Scales and Kroll also often meet with a staff member from Renewing the Countryside, a Minnesota-based organization that supports rural communities.
Though they still technically rent, Scales said the freedom he feels compared to previous places, where he needed to play by someone else's planting rules, is immense. "Here, we can actually invest," he said.
Kroll was the one who picked out the farm. "There was just something about this one," she said. "This one felt like home."
Growing sustainability
There will, of course, be hiccups.
Strong winds blew down the family's hoop house soon after they put it up, leaving Kroll to stash thousands of plants in their sunroom until the weather warmed enough for them to be outside.
Since they won't grow commodity crops, they'll need to figure out what to do with the acres planted in corn.
But they already envision what's to come: Hundreds of raised beds for fruits, veggies and flowers to sell at markets. More animals. A fixed-up barn to host community events. A garage-turned-commercial kitchen.

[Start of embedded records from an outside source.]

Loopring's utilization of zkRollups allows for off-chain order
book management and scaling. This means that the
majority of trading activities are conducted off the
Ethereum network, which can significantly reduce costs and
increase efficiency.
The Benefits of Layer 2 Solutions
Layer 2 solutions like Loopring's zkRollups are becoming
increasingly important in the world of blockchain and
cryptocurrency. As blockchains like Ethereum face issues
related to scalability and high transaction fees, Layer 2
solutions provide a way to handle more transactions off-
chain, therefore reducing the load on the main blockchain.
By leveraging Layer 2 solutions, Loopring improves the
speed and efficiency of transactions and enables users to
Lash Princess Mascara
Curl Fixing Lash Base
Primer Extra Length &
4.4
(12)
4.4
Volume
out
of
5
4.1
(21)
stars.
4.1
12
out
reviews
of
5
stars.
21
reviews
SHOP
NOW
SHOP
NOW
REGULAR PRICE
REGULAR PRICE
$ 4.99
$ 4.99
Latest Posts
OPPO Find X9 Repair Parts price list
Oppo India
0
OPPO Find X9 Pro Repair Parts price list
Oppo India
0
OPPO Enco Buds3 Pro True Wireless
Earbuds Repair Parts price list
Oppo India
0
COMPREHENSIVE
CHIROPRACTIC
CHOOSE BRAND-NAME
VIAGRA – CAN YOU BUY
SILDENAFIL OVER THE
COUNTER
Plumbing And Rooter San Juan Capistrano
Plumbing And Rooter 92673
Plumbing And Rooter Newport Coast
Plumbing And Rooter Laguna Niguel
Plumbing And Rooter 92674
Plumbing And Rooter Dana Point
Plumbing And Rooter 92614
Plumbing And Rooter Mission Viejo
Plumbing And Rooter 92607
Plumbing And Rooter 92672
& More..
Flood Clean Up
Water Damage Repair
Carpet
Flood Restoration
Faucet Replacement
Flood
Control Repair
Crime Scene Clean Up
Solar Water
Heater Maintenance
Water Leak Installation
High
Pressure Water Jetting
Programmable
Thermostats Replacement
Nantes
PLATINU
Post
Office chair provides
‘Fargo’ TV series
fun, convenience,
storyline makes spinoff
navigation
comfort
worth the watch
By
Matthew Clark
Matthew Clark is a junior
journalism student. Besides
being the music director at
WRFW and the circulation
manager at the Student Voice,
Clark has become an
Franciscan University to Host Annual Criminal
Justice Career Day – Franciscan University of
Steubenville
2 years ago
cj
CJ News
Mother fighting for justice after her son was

An orchard, a children's play area and a spiral herb garden to treat human ailments.
Scales is quick to point out that their efforts are for more than just a successful business. Some Black Americans aren't interested in farming, he told the Journal Sentinel in 2023, given that similar work was forced on enslaved people for centuries.
Long ago, his own grandparents were tricked into selling their Mississippi farm — land he could have someday inherited — for just a few dollars, he said. He's faced discrimination himself.
Still, Scales said, he wants other people who look like him to understand they can chart this path, too. He and Kroll will start by welcoming their Milwaukee community to the farm, giving them a chance to get away from the city's noise and bustle.
"The only way that we're going to be OK is if we can manage ourselves. Feeding ourselves, growing medicines," Scales said.
The family is certainly on the way to that, he feels, in a place where his children can run and be loud, where he can step outside and be at the farm, ready for a long day's work.